焼き鮭を食べるなら皮も!新潟での鮭のおいしい食べ方
新潟市在住たべぷろ編集部員・秋山ツクルと申します。年の瀬が近づくと、少しずつお正月の支度をはじめます。私たち新潟人にとって、年越しに忘れてはならない食材が、鮭です。
今回は新潟と鮭の関係について考えました。鮭をテーマとしたならば、有名な村上の塩引き鮭は避けて通れません(笑)。新潟の比較的広いエリアについても視野を広げて参ります。
新潟の年越しに欠かせない鮭
鮭のお料理は無数に見つかります。定番の焼きに始まり、生鮭をムニエルにするのも一般的。汁物やお鍋へ入れるほか、新潟ではお正月の雑煮にも、いくらと一緒に使うことがあります。
今回、お土産としてセットで販売されている商品を用意したところ、有名な「塩引き鮭」と一緒に白子煮が入っていました。甘辛く煮た白子にみずみずしくほろ苦い冬菜がよく合い、日本酒で一杯やりたくなります。
村上では鮭の内臓は「なわた」、心臓を「どんびこ」、中骨を「どんがら」などと呼び、通常なら捨ててしまうこれらの部分も全部おいしく食べます。
この土地が、どれだけ鮭に尽し、鮭に救われて来たかがしのばれます。
新潟のいろんな川に遡上しています
鮭について考察する中で、小学生のころ一度だけ、鮭の稚魚を近所の川へ放流した記憶が(うっすら~と)思い出されました。もしやと思い、調べたところ、鮭が遡上する川は村上市、新潟市にとどまらず、県内全域に50か所を超えているようです。私が稚魚を放流した川にも、近年の遡上データが見つかりました。
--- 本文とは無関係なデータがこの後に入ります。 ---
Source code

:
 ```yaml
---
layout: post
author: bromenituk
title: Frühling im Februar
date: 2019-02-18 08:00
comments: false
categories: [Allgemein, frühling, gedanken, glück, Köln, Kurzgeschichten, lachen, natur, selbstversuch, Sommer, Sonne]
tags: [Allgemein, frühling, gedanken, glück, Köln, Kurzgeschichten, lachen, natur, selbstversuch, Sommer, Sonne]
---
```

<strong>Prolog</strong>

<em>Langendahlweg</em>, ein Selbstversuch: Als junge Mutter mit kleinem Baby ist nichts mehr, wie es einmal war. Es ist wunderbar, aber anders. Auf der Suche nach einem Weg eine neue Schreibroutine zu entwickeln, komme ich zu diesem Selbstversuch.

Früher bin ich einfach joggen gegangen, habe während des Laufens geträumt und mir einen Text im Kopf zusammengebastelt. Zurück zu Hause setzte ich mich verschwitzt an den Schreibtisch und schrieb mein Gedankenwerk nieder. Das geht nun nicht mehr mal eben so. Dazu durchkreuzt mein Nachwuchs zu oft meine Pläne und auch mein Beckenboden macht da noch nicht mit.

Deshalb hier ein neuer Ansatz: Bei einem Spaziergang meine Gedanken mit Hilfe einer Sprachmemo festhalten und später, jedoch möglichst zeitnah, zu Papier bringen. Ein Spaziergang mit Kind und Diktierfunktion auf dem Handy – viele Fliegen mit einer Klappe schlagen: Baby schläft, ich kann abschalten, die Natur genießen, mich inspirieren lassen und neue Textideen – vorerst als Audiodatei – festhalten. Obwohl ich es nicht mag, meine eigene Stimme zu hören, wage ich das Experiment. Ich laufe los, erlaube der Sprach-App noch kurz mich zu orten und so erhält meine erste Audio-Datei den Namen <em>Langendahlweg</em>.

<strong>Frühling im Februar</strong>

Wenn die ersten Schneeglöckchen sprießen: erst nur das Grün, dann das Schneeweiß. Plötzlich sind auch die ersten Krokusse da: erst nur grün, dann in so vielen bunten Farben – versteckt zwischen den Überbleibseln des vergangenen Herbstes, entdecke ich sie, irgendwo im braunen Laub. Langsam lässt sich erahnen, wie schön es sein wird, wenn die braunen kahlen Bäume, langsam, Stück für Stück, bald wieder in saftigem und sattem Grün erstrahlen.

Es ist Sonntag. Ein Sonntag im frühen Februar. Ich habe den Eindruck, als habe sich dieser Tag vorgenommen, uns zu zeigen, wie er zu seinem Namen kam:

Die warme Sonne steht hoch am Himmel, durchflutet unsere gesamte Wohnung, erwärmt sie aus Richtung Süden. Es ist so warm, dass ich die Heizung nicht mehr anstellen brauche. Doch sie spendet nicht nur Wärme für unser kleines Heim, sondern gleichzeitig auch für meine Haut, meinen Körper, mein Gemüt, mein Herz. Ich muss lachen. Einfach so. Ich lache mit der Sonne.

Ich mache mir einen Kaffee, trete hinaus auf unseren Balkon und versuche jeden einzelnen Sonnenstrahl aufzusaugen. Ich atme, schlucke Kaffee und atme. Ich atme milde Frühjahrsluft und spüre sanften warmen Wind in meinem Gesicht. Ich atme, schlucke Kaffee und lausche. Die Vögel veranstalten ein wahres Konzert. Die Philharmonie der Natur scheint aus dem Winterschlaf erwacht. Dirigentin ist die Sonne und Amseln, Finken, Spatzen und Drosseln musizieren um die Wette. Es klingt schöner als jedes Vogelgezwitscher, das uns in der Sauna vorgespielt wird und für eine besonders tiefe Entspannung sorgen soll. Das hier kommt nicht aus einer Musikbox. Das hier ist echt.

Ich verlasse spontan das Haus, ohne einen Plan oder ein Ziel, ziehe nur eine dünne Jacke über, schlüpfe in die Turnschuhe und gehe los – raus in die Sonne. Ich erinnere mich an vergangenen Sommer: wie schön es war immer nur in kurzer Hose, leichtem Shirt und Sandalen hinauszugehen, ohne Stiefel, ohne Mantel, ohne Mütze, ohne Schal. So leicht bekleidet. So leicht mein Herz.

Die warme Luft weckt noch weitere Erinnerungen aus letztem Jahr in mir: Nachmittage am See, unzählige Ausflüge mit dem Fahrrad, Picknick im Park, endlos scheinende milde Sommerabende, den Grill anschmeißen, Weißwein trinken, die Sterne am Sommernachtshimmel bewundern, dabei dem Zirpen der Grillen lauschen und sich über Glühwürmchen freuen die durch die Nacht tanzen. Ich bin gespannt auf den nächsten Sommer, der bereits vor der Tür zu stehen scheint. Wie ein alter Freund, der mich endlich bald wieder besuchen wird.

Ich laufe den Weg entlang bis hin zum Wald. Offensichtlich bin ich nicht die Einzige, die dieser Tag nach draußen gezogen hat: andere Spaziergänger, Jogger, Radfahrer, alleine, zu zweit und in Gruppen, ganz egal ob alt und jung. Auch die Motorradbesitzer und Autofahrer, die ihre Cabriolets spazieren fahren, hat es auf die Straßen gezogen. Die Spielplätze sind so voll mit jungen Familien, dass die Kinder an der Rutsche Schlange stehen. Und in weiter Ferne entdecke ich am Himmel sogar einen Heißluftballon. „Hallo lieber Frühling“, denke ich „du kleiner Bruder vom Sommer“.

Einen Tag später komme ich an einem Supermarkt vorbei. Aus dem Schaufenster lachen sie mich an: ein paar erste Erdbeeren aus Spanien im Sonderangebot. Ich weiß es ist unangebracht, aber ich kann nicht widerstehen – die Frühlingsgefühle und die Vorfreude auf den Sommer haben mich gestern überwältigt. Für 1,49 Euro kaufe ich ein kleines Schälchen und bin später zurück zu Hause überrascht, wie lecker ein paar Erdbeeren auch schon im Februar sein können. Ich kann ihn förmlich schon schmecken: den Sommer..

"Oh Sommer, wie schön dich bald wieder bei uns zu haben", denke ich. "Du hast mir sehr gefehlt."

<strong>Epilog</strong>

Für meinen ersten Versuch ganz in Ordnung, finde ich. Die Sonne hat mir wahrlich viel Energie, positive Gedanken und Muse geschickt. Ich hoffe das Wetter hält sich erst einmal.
そして、新潟の伝説を探すと必ず出てくる有名人?が「かっぱ」。有名な土地が限定的にあるわけではなく、あちこちの地域で伝承やお祭りが見つかるもので、かっぱも案外いっぱいいたんじゃ?なんて気もしてきます(笑)。
ちなみに父から聞いたのですが、私が住む地域にも昔「かっぱ祭り」があったそうです。正直大変びっくりしました。
ではひとつ、一番の有名どころを手短に。
人間にいたずらをしたことを謝ったかっぱが、許してくれたお礼に毎年1本、年越しの鮭を持って来るよ、と言ったそうです。場所は現在の阿賀野市。こちらでも古くから鮭漁が営まれています。
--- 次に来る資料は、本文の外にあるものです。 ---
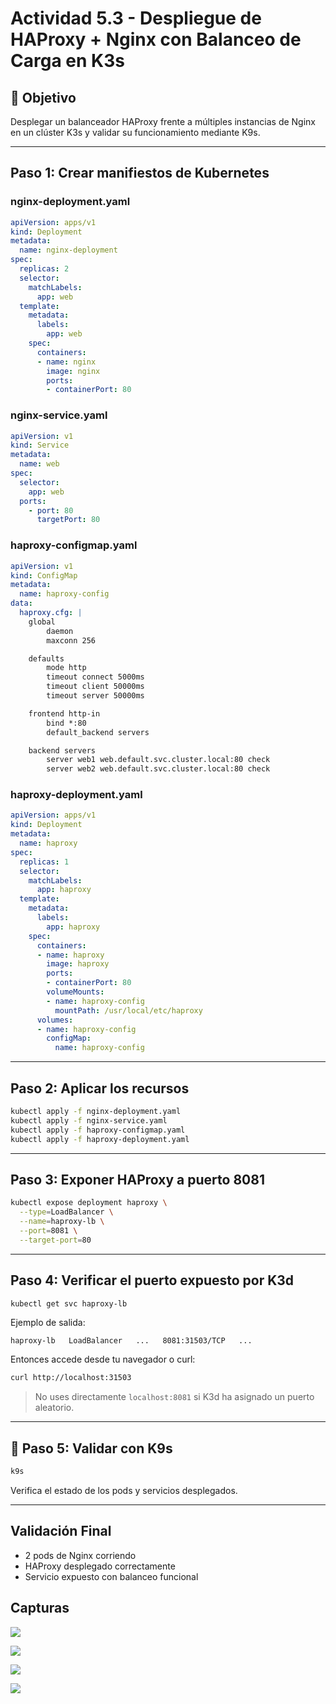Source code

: # Actividad 5.3 - Despliegue de HAProxy + Nginx con Balanceo de Carga en K3s

## 🎯 Objetivo
Desplegar un balanceador HAProxy frente a múltiples instancias de Nginx en un clúster K3s y validar su funcionamiento mediante K9s.

---

##  Paso 1: Crear manifiestos de Kubernetes

### nginx-deployment.yaml
```yaml
apiVersion: apps/v1
kind: Deployment
metadata:
  name: nginx-deployment
spec:
  replicas: 2
  selector:
    matchLabels:
      app: web
  template:
    metadata:
      labels:
        app: web
    spec:
      containers:
      - name: nginx
        image: nginx
        ports:
        - containerPort: 80
```

### nginx-service.yaml
```yaml
apiVersion: v1
kind: Service
metadata:
  name: web
spec:
  selector:
    app: web
  ports:
    - port: 80
      targetPort: 80
```

### haproxy-configmap.yaml
```yaml
apiVersion: v1
kind: ConfigMap
metadata:
  name: haproxy-config
data:
  haproxy.cfg: |
    global
        daemon
        maxconn 256

    defaults
        mode http
        timeout connect 5000ms
        timeout client 50000ms
        timeout server 50000ms

    frontend http-in
        bind *:80
        default_backend servers

    backend servers
        server web1 web.default.svc.cluster.local:80 check
        server web2 web.default.svc.cluster.local:80 check
```

### haproxy-deployment.yaml
```yaml
apiVersion: apps/v1
kind: Deployment
metadata:
  name: haproxy
spec:
  replicas: 1
  selector:
    matchLabels:
      app: haproxy
  template:
    metadata:
      labels:
        app: haproxy
    spec:
      containers:
      - name: haproxy
        image: haproxy
        ports:
        - containerPort: 80
        volumeMounts:
        - name: haproxy-config
          mountPath: /usr/local/etc/haproxy
      volumes:
      - name: haproxy-config
        configMap:
          name: haproxy-config
```

---

##  Paso 2: Aplicar los recursos

```bash
kubectl apply -f nginx-deployment.yaml
kubectl apply -f nginx-service.yaml
kubectl apply -f haproxy-configmap.yaml
kubectl apply -f haproxy-deployment.yaml
```

---

##  Paso 3: Exponer HAProxy a puerto 8081

```bash
kubectl expose deployment haproxy \
  --type=LoadBalancer \
  --name=haproxy-lb \
  --port=8081 \
  --target-port=80
```

---

##  Paso 4: Verificar el puerto expuesto por K3d

```bash
kubectl get svc haproxy-lb
```

Ejemplo de salida:
```
haproxy-lb   LoadBalancer   ...   8081:31503/TCP   ...
```

Entonces accede desde tu navegador o curl:

```bash
curl http://localhost:31503
```

>  No uses directamente `localhost:8081` si K3d ha asignado un puerto aleatorio.

---

## 🧪 Paso 5: Validar con K9s

```bash
k9s
```

Verifica el estado de los pods y servicios desplegados.

---

##  Validación Final

- 2 pods de Nginx corriendo
- HAProxy desplegado correctamente
- Servicio expuesto con balanceo funcional

## Capturas

![](./Imagenes/Captura%20desde%202025-05-25%2023-45-17.png)

![](./Imagenes/Captura%20desde%202025-05-25%2023-45-28.png)

![](./Imagenes/Captura%20desde%202025-05-25%2023-45-47.png)

![](./Imagenes/Captura%20desde%202025-05-25%2023-47-18.png)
「年末には鮭」。かっぱも意識するくらい、ありがたい品だったみたいです。
参考サイト:
鮭の遡上を確認したデータ、2013年
参考文献(かっぱの伝説について):
新潟の鮭と鉱物資源の民俗 余話 伊藤治子 著 新潟県民族学会
今や地方の一都市に甘んじていますが、ほんの明治までは、新潟には江戸、東京をしのぐほどの人が暮らしていました。
村上で作った塩引きは、1000年の昔から都(京都)へ運ばれると同時に、当然通り道でもある新潟へも渡りました。
新潟の中心地に生まれ育った私の母のソウルフードもまた、「正月だけ食べられる特別な塩引き(鮭)」とのこと。この特別な鮭が村上産だったかどうか、母の両親が亡くなった今となっては確認ができないのが残念です。
年越しに何をおいても手に入れるべき食材が、鮭だったのでしょう。
焼き鮭を食べるなら皮もおいしく召し上がれ!
お魚の皮が苦手、と言う方はとても多いようですが、鮭についてはむしろ皮を食べないなんて、一番おいしいところを捨てているようなもの。焦がさないようパリッと焼いて、ぜひ皮もお召し上がりください。
保存食品なので、塩分は総じて強めです。もししょっぱかったら、食べる分を減らせば良いだけ。家族で分け合ったり、残りはお茶漬けにしてもいいし、ちょっと邪道かも知れませんが、ほぐしてチャーハンにしても絶品です。
こうしたアレンジ料理にもぜひ、皮も刻んで使ってください。香ばしさが生臭みを打ち消します。
今回は、食材が豊富ではなかった時代を意識してみました。母は「正月には、家にあるものを食べるものだ」と言います。というわけで、保存の効く塩引きと、大根、打ち豆のおみそ汁で。
鮭を焼き上げると、嗅いだことのない素晴らしい香りが。「塩引きは発酵食品」と実感できるのは、香りとハムのような肉質、熟成の特徴とも思える濃度の高いうまみを感じるところです。
今回用意したセット品の塩引きは、小ぶりの切り身が使われていました。大ぶりの塩引きのみの販売もあります。
こんなお正月も悪くありません。